UNA GRANDE BANCA PUBBLICA?

di Dario Marini – Partito Comunista Italiano, Comitato Regionale Veneto

Dopo che la ricapitalizzazione privata di Mps è fallita, lo Stato è dovuto intervenire per salvare l’Istituto Senese con 20 miliardi. Questi serviranno per aiutare anche le due banche venete di cui di cui si è tanto parlato: Banca Popolare di Vicenza e Veneto Banca. Resta da superare l’ostacolo della BCE, ma questo è un altro problema, anche se decisivo. Qui, però, voglio sottolineare un solo aspetto della complessa questione.

Ho constatato che, a proposito di questi 20 miliardi stanziati, quasi nessuno usa il termine “nazionalizzazione”, e si preferisce rifugiarsi in parole più sfumate, quali: ingresso di soldi pubblici nel capitale, salvataggio delle banche in difficoltà, ecc.. Non si tratta di una scelta casuale di parole, anzi. Nella sostanza si vuole sottolineare che l’intervento dello Stato nell’economia è un semplice accidente della storia, che nessuno voleva. E, inoltre, in giro ci sono tanti vigili guardiani dell’ortodossia del mercato capitalista: certi professori della Bocconi (per fortuna non tutti), poi altri potenziali candidati al “Nobel dell’Economia” come Verdini, i ministri Poletti e Calenda, che non bisogna indispettire usando appunto la parola nazionalizzazione. Parola che fa pensare all’Unione Sovietica, a Cuba, al Vietnam, e via dicendo. Diamine siamo in un libero mercato!

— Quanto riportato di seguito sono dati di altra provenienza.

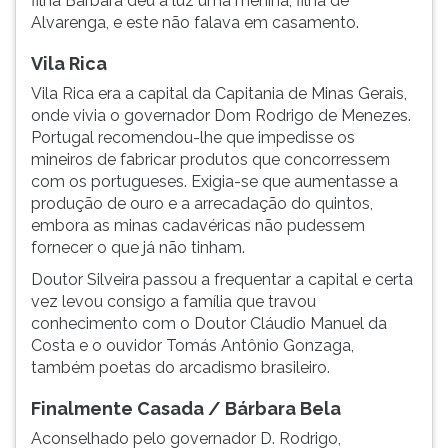
filha Bárbara deu à luz uma menina, filha de
Alvarenga, e este não falava em casamento.
Vila Rica
Vila Rica era a capital da Capitania de Minas Gerais,
onde vivia o governador Dom Rodrigo de Menezes.
Portugal recomendou-lhe que impedisse os
mineiros de fabricar produtos que concorressem
com os portugueses. Exigia-se que aumentasse a
produção de ouro e a arrecadação do quintos,
embora as minas cadavéricas não pudessem
fornecer o que já não tinham.
Doutor Silveira passou a frequentar a capital e certa
vez levou consigo a família que travou
conhecimento com o Doutor Cláudio Manuel da
Costa e o ouvidor Tomás Antônio Gonzaga,
também poetas do arcadismo brasileiro.
Finalmente Casada /
Bárbara Bela
Aconselhado pelo governador D. Rodrigo,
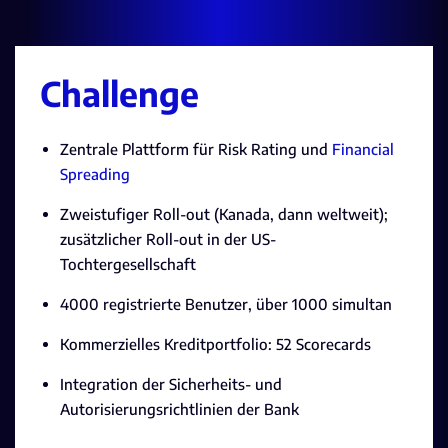
Challenge
Zentrale Plattform für Risk Rating und
Financial
Spreading
Zweistufiger Roll-out (Kanada, dann weltweit);
zusätzlicher Roll-out in der US-
Tochtergesellschaft
4000 registrierte Benutzer, über 1000 simultan
Kommerzielles Kreditportfolio: 52 Scorecards
Integration der Sicherheits- und
Autorisierungsrichtlinien der Bank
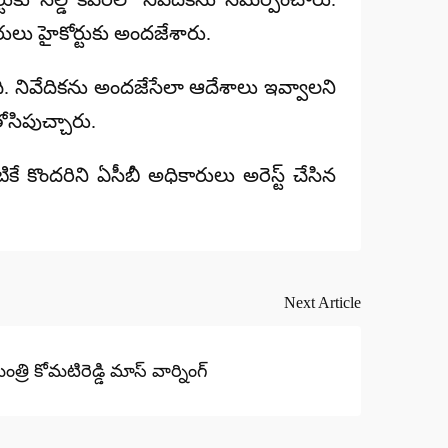
రులు
హైకోర్టుకు అందజేశారు.
ంది. నివేదికను అందజేసేలా ఆదేశాలు ఇవ్వాలని
ోసిపుచ్చారు
.
ే కొందరిని ఏసీబీ అధికారులు అరెస్ట్ చేసిన
Next Article
త్రి కోమటిరెడ్డి మాస్ వార్నింగ్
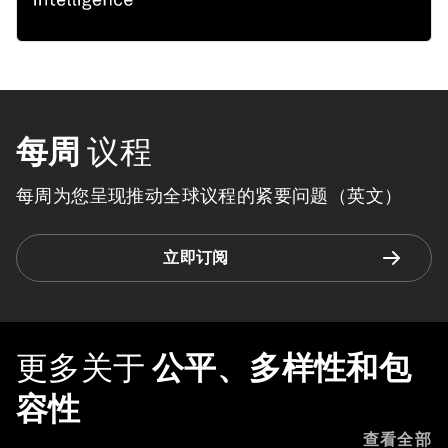
每周
议程
每周为您呈现推动全球议程的紧要问题（英文）
立即订阅
更多关于
公平、多样性和包
容性
查看全部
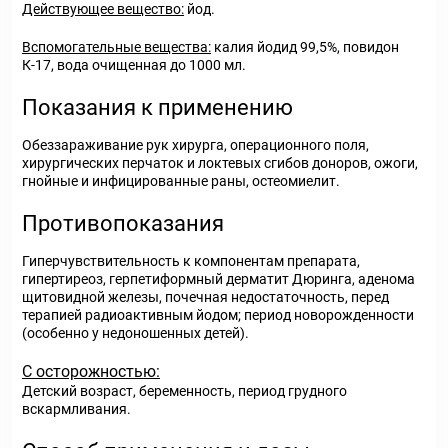
Действующее вещество:
йод.
Вспомогательные вещества:
калия йодид 99,5%, повидон
К-17, вода очищенная до 1000 мл.
Показания к применению
Обеззараживание рук хирурга, операционного поля,
хирургических перчаток и локтевых сгибов доноров, ожоги,
гнойные и инфицированные раны, остеомиелит.
Противопоказания
Гиперчувствительность к компонентам препарата,
гипертиреоз, герпетиформный дерматит Дюринга, аденома
щитовидной железы, почечная недостаточность, перед
терапией радиоактивным йодом; период новорожденности
(особенно у недоношенных детей).
С осторожностью:
Детский возраст, беременность, период грудного
вскармливания.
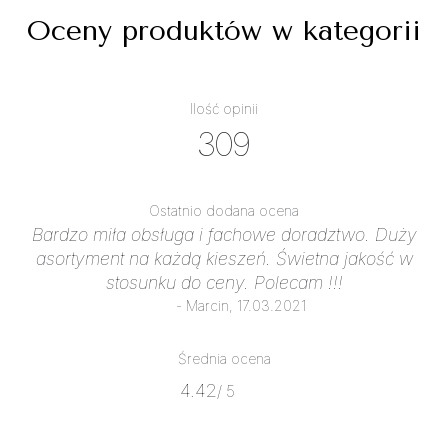
Oceny produktów w kategorii
Ilość opinii
309
Ostatnio dodana ocena
Bardzo miła obsługa i fachowe doradztwo. Duży
asortyment na każdą kieszeń. Świetna jakość w
stosunku do ceny. Polecam !!!
- Marcin, 17.03.2021
Średnia ocena
4.42
/ 5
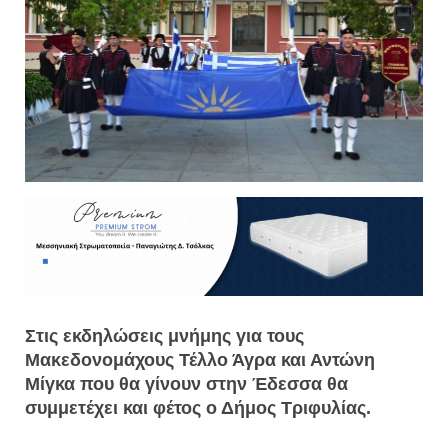
Στις εκδηλώσεις μνήμης για τους
Μακεδονομάχους Τέλλο Άγρα και Αντώνη
Μίγκα που θα γίνουν στην Έδεσσα θα
συμμετέχει και φέτος ο Δήμος Τριφυλίας.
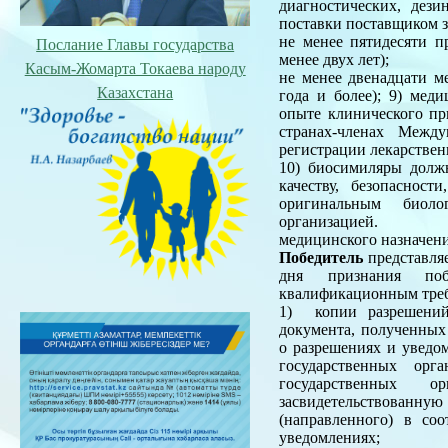
диагностических, дез
поставки поставщиком з
не менее пятидесяти п
Послание Главы государства
менее двух лет);
Касым-Жомарта Токаева народу
не менее двенадцати ме
Казахстана
года и более);
9) меди
опыте клинического пр
странах-членах Межд
регистрации лекарствен
10) биосимиляры долж
качеству, безопаснос
оригинальным биоло
организацией.
медицинского назначени
Победитель
представляе
дня признания поб
квалификационным тре
1) копии разрешений
документа, полученных 
о разрешениях и уведо
государственных орг
государственных о
засвидетельствованн
(направленного) в со
уведомлениях;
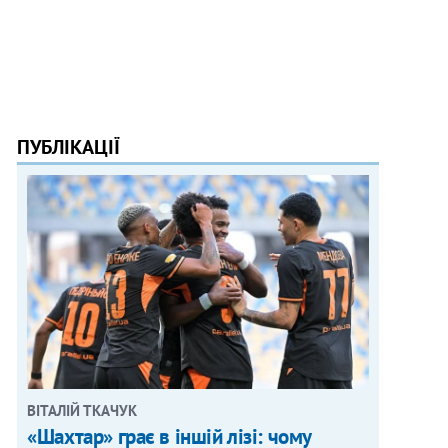
ПУБЛІКАЦІЇ
ВІТАЛІЙ ТКАЧУК
«Шахтар» грає в іншій лізі: чому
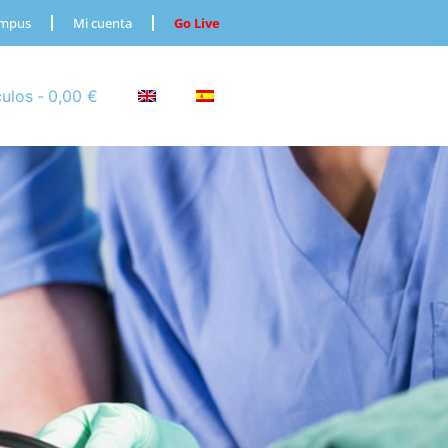
ampus
Mi cuenta
Go Live
culos
0,00 €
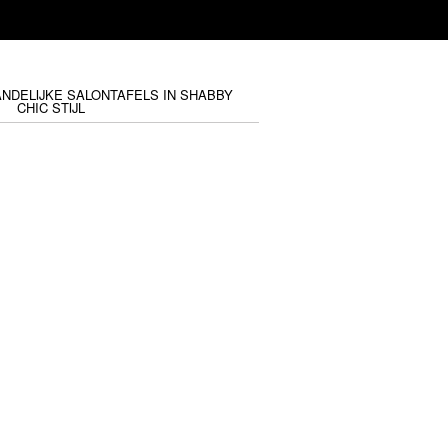
ANDELIJKE SALONTAFELS IN SHABBY
CHIC STIJL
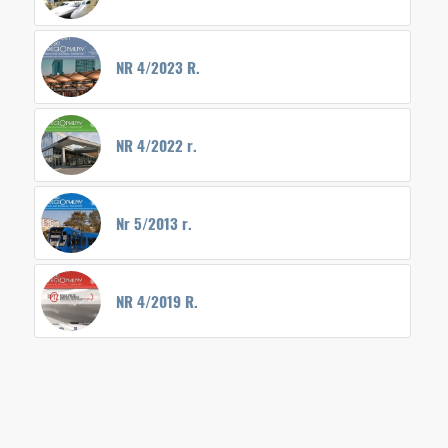
NR 4/2023 R.
NR 4/2022 r.
Nr 5/2013 r.
NR 4/2019 R.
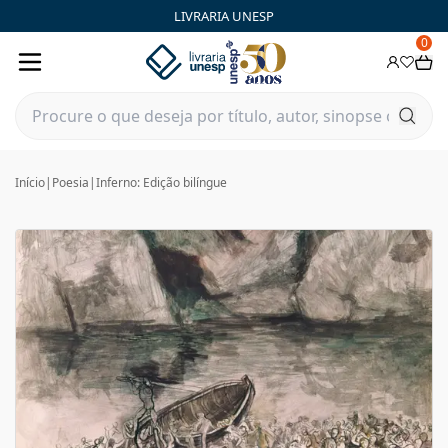
LIVRARIA UNESP
0
Início
|
Poesia
|
Inferno: Edição bilíngue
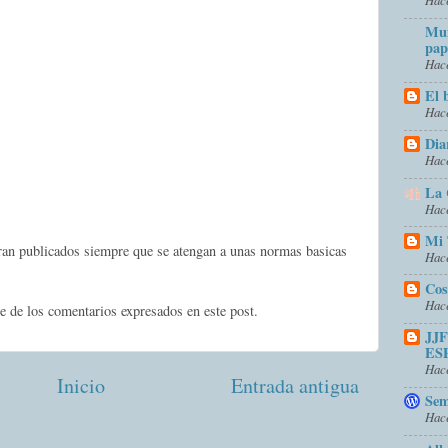
Mun
pap
Hace
El 
Hace
Dia
Hace
La 
Hace
Mi 
eran publicados siempre que se atengan a unas normas basicas
Hace
Cos
Hace
e de los comentarios expresados en este post.
JJ
ES
Hace
Inicio
Entrada antigua
Sem
Hace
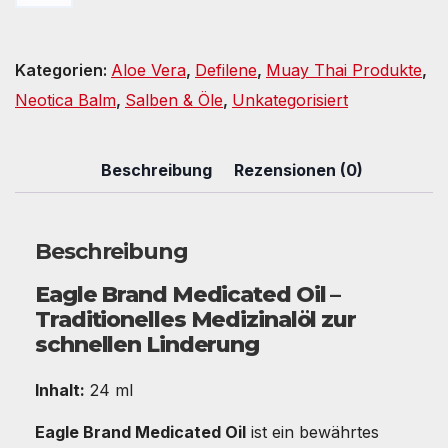
24,90 €
21,90 €.
Medizin
Öl
Kategorien:
Aloe Vera
,
Defilene
,
Muay Thai Produkte
,
Menge
Neotica Balm
,
Salben & Öle
,
Unkategorisiert
Beschreibung
Rezensionen (0)
Beschreibung
Eagle Brand Medicated Oil –
Traditionelles Medizinalöl zur
schnellen Linderung
Inhalt:
24 ml
Eagle Brand Medicated Oil
ist ein bewährtes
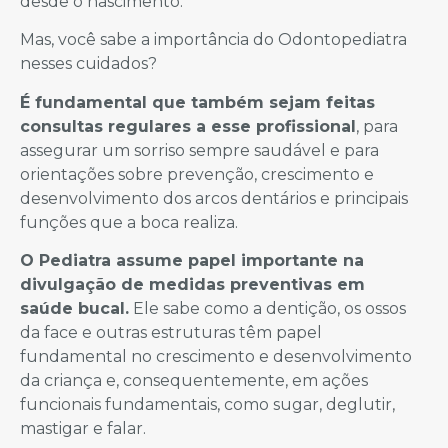
desde o nascimento.
Mas, você sabe a importância do Odontopediatra
nesses cuidados?
É fundamental que também sejam feitas
consultas regulares a esse profissional
, para
assegurar um sorriso sempre saudável e para
orientações sobre prevenção, crescimento e
desenvolvimento dos arcos dentários e principais
funções que a boca realiza.
O Pediatra assume papel importante na
divulgação de medidas preventivas em
saúde bucal.
Ele sabe como a dentição, os ossos
da face e outras estruturas têm papel
fundamental no crescimento e desenvolvimento
da criança e, consequentemente, em ações
funcionais fundamentais, como sugar, deglutir,
mastigar e falar.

La verità è che, oggi, nessuno di quelli che sono al governo sta pensando di usare questa crisi come una opportunità per un intervento di fondo nel sistema creditizio italiano. Per poter utilizzare le banche in cui si entra per varare e sostenere una nuova fase di politica economica. Potrebbe finalmente realizzarsi il sogno che noi comunisti culliamo da anni: quello di una grande banca pubblica. Una vera e propria public company, con il Tesoro che detiene la maggioranza e una miriade di piccoli e medi risparmiatori che si dividono il resto delle azioni. Una grande holding bancaria, che comprendesse MPS, BPV, VB e altri istituti più piccoli, attualmente in cattive acque. I vantaggi per le classi lavoratrici e per le piccole imprese sarebbero evidenti: basti solo pensare agli effetti calmieratori che una simile ipotesi avrebbe sul nostro mercato creditizio. Uno dei più cari d’Europa. Mi si può accusare di voler fa risorgere l’IRI dalle sue ceneri? Perche no, parliamone. Molti paesi dell’OCSE stanno riesaminando con interesse l’esperienza italiana di intervento pubblico in economia. Vedendolo, con gli opportuni aggiornamenti, come un possibile modello di sviluppo. Si badi bene: nessuno rimpiange l’IRI della prima repubblica, devastata dal clientelismo e dalla corruzione. E poi, per finire, se le banche private sono cosi brave, come hanno dimostrato in questi ultimi anni, perché dovrebbero aver paura del pubblico?